▶ _WHAT THE TASK ASKS_: Before reproducing the lines below, strip out the pictures; every other character stays as written.

[Page images and extracted text]

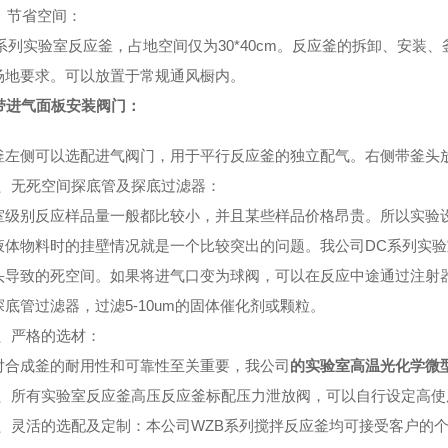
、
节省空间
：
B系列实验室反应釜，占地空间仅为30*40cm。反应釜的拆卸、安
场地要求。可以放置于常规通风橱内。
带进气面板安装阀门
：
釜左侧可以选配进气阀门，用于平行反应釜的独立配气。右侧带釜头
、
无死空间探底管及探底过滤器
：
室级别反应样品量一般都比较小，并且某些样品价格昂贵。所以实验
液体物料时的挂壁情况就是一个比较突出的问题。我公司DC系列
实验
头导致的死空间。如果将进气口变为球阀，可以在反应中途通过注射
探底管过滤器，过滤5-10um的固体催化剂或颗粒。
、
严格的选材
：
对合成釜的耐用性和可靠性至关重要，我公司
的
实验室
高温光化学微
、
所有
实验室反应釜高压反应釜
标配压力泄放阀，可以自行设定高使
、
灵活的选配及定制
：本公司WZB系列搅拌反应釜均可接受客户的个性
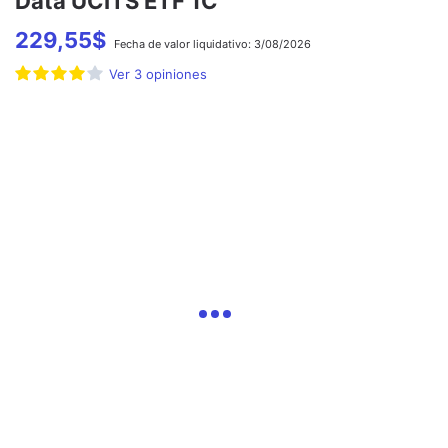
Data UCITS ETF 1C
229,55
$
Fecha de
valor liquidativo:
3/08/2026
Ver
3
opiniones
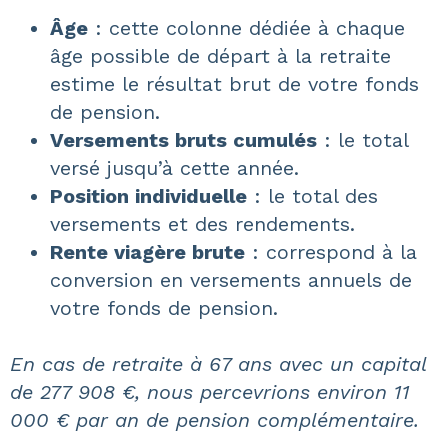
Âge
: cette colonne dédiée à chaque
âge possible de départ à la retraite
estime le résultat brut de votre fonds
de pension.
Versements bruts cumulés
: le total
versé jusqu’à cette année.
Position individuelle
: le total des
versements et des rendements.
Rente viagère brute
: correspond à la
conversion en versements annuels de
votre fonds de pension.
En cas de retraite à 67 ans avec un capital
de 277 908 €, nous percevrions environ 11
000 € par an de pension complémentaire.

▶ _SOLUTION FOR THIS TASK_:
、
节省空间
：
B系列实验室反应釜，占地空间仅为30*40cm。反应釜的拆卸、安
场地要求。可以放置于常规通风橱内。
带进气面板安装阀门
：
釜左侧可以选配进气阀门，用于平行反应釜的独立配气。右侧带釜头
、
无死空间探底管及探底过滤器
：
室级别反应样品量一般都比较小，并且某些样品价格昂贵。所以实验
液体物料时的挂壁情况就是一个比较突出的问题。我公司DC系列
实验
头导致的死空间。如果将进气口变为球阀，可以在反应中途通过注射
探底管过滤器，过滤5-10um的固体催化剂或颗粒。
、
严格的选材
：
对合成釜的耐用性和可靠性至关重要，我公司
的
实验室
高温光化学微
、
所有
实验室反应釜高压反应釜
标配压力泄放阀，可以自行设定高使
、
灵活的选配及定制
：本公司WZB系列搅拌反应釜均可接受客户的个性
Data UCITS ETF 1C
229,55
$
Fecha de
valor liquidativo:
3/08/2026
Ver
3
opiniones
Âge
: cette colonne dédiée à chaque
âge possible de départ à la retraite
estime le résultat brut de votre fonds
de pension.
Versements bruts cumulés
: le total
versé jusqu’à cette année.
Position individuelle
: le total des
versements et des rendements.
Rente viagère brute
: correspond à la
conversion en versements annuels de
votre fonds de pension.
En cas de retraite à 67 ans avec un capital
de 277 908 €, nous percevrions environ 11
000 € par an de pension complémentaire.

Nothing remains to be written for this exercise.